Records:
** begin **
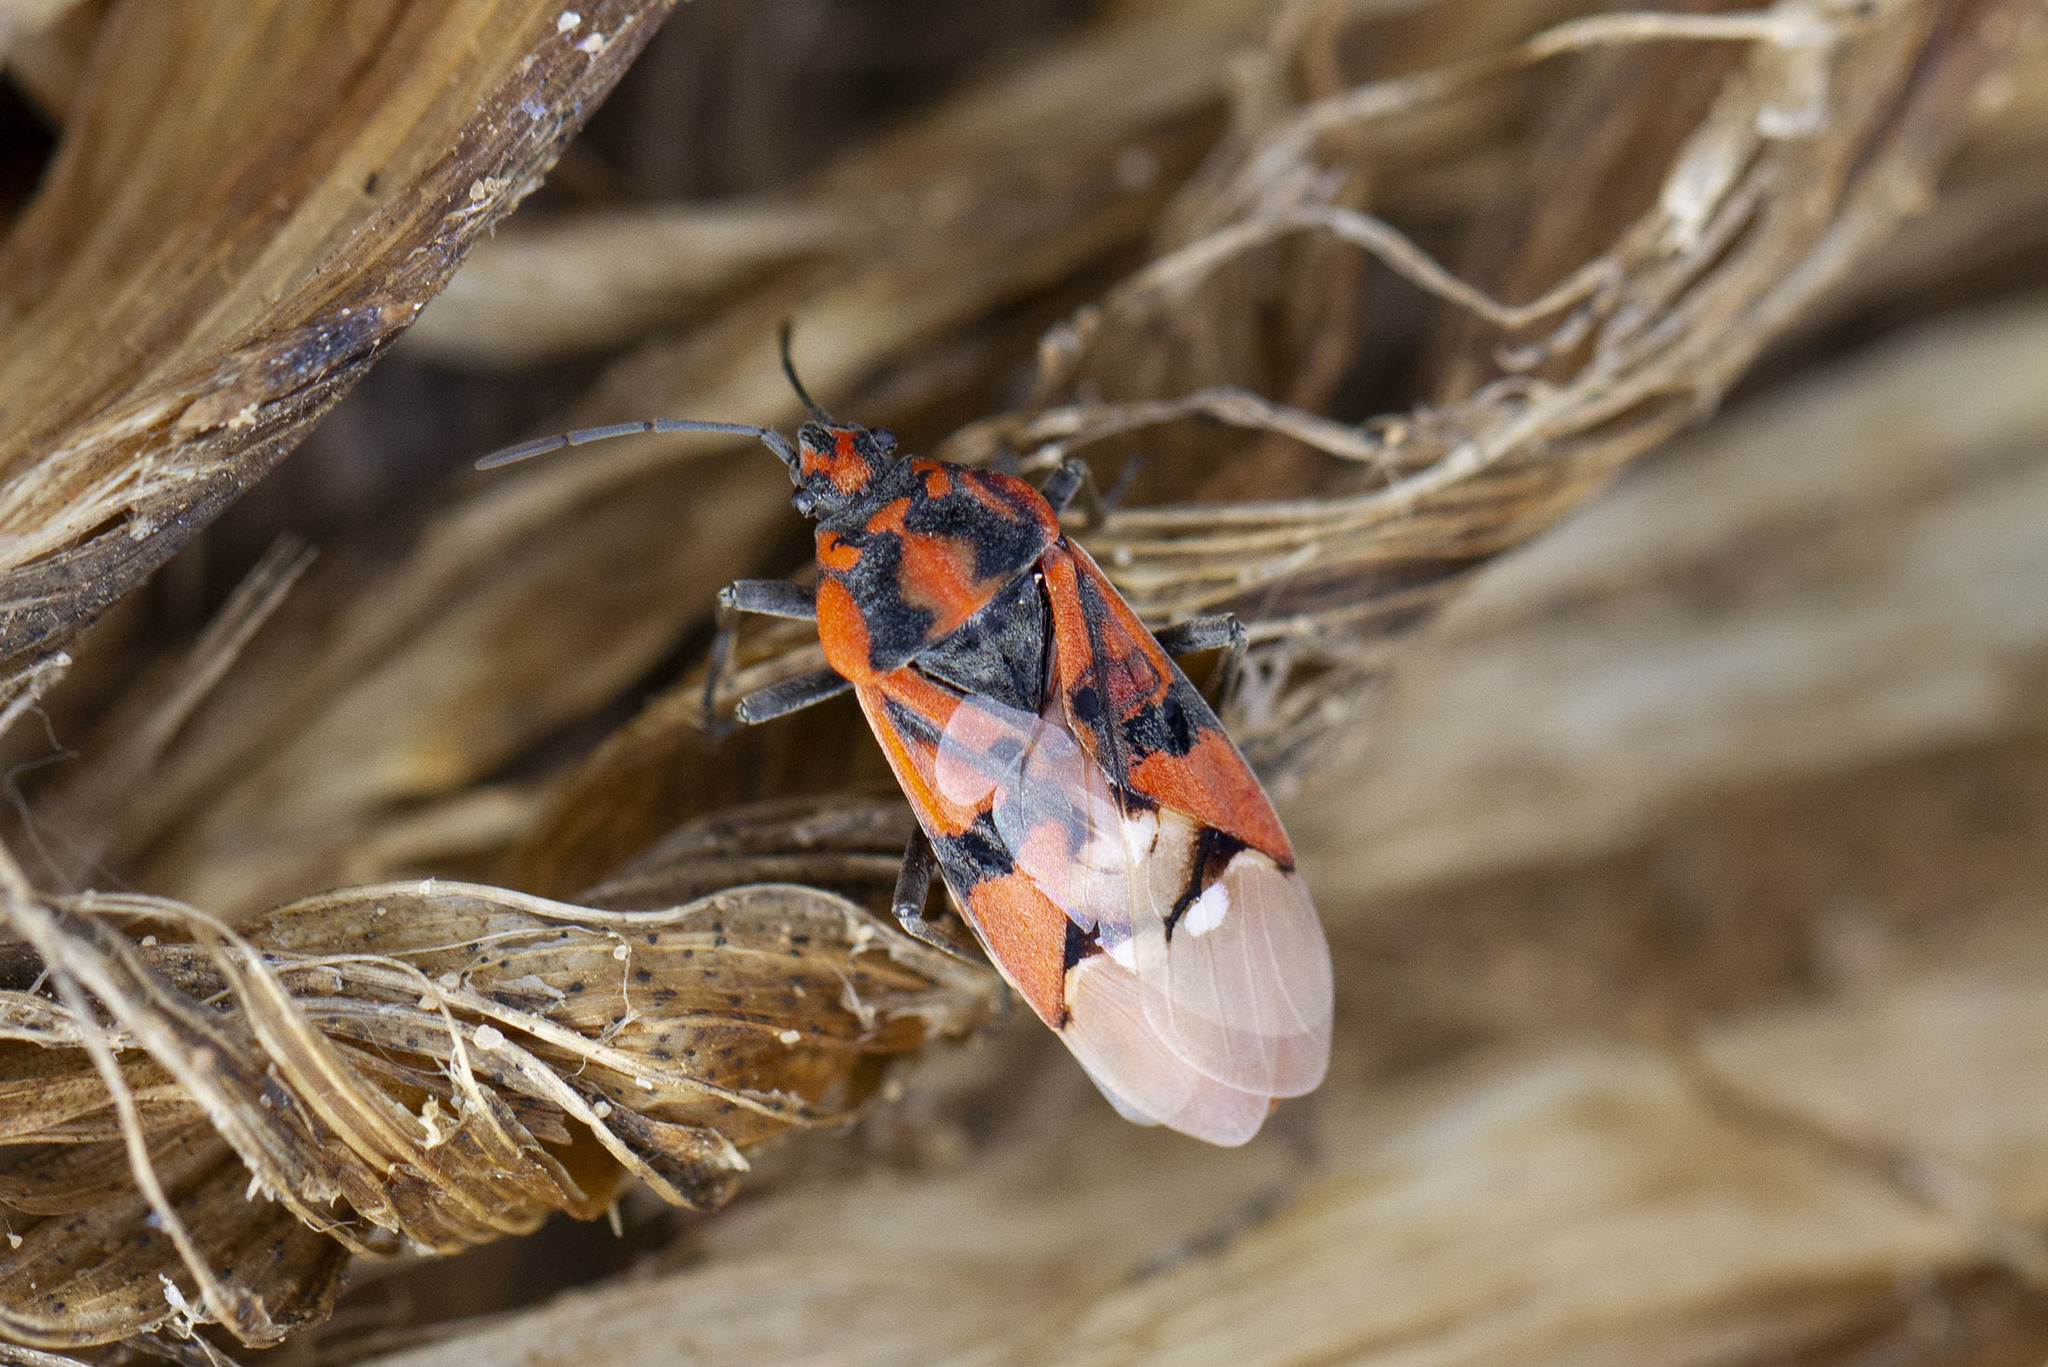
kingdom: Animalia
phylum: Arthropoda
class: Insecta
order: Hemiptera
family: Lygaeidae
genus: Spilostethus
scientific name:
** end **
=== Directive ===
Format the text lines of every item above as a JSON list of strings, one string per line, skipping blank lines. Leave the pictures out.

=== Solution for this exercise ===
[
  "kingdom: Animalia",
  "phylum: Arthropoda",
  "class: Insecta",
  "order: Hemiptera",
  "family: Lygaeidae",
  "genus: Spilostethus",
  "scientific name:"
]